As an aside, I’m intending to attend Detcon1, so if you’re around for it I will see you there. It looks like it’s going to be an excellent convention.
2. For the last several years Jim C. Hines has been talking about how much money he makes from writing fiction on a year to year basis; the 2013 installment of this series is now up. It’s a really good look for people interested in what a successful midlist spec fic writer can be doing financially, here in the middle of the second decade of the 21st century. Bonus: Laura Resnick, also a successful midlist writer, pops in the comments to share information on her own financial situation. More data! It’s good!
John, am I misremembering, or did you also use to post about your writing income?
John, without getting into “how much do you make” territory, because I suspect you’d have included that if you wanted to talk about it– how much variation do you tend to see from year to year? Jim appears to be seeing pretty substantial swings from year to year and clearly expects a big drop next year to offset the good year he just had; I feel like that’s probably typical across the board. Is that your experience as well?
Daveruddell:
I used to. I stopped when it became clear that I was an outlier.
Infinitefreetime:
My income has been fairly steady for several years now.
John: You don’t actually have to be a member to nominate for the Detcon1 award. We would love for everyone who reads YA sf to contribute! Members of Detcon1 will then vote for the winners.
Thanks for spreading the word.
Jim Hines is an awesome author, too. The Libromancer series is brilliant.
But $60k after hitting it somewhat big, and 18 years building up his skills? I’ll show this to my mother the next time she tries to convince me to quit my day job to write novels full time. Even though my day job is writing, oddly enough (contract grant writing – fun stuff, actually).
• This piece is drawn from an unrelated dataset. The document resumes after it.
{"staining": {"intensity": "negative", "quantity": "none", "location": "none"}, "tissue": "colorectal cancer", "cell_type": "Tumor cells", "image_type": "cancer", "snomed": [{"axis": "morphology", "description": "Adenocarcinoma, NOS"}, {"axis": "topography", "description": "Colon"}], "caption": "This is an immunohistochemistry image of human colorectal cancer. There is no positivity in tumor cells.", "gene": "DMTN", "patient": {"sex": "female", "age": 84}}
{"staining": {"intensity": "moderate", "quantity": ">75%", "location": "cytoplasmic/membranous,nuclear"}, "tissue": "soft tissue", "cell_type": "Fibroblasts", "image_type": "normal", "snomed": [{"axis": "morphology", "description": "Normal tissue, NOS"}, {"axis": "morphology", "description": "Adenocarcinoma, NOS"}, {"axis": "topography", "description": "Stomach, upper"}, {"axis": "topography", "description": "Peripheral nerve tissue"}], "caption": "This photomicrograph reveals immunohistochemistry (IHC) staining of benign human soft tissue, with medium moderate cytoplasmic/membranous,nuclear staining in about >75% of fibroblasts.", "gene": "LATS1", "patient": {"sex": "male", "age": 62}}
I think too many aspiring writers focus on the really successful writers like John Scalzi and George RR Martin, and don’t think about the financial realities of very-talented-but-still-only-partly-famous-authors like Maxwell Alexander Drake and Jim Hines.
Laura Resnick.
definition of a midlist writer is someone who earns enough to support themselves and is reasonably successful, but does not make the new york times bestseller list right?
@shakauvm: he said he also works a day job. Imagine the hours the guy puts in… The followups from Laura Resnick are very interesting particularly the ones about how much of a problem it is actually get paid. I was surprised when she mentioned TOR books as one publisher notorious for paying late. I was also surprised when she said she had to personally have a line added a to contract with payment dates. I would think your agent would be the one requiring them.
Brandon Sanderson raves about writing for TOR and thought of them as the gold standard. This was even before he got picked to finish The Wheel of Time books and was just starting out.
Guess:
“Midlist” is like “Middle Class” in that there are a lot of definitions of it and you often get to choose which one of them makes you happiest.
Daveruddell, John may be getting the next round.
As a bookseller and a fan of SF, thank you so much for the heads-up about the DetCon1 YA/MG nominations! I have an entire sub-category devoted to YA sf/f (and related), but convincing parents that there are works beyond Hunger Games that should be read can be difficult. Throwing “… nominated/won for X Award” into a conversation can convince a parent that a particular book for a reluctant reader is 1) subject matter her child will enjoy and 2) of sufficient quality that the parent can feel at ease purchasing it. Anything that helps get more books into more kids’ hands is a good thing.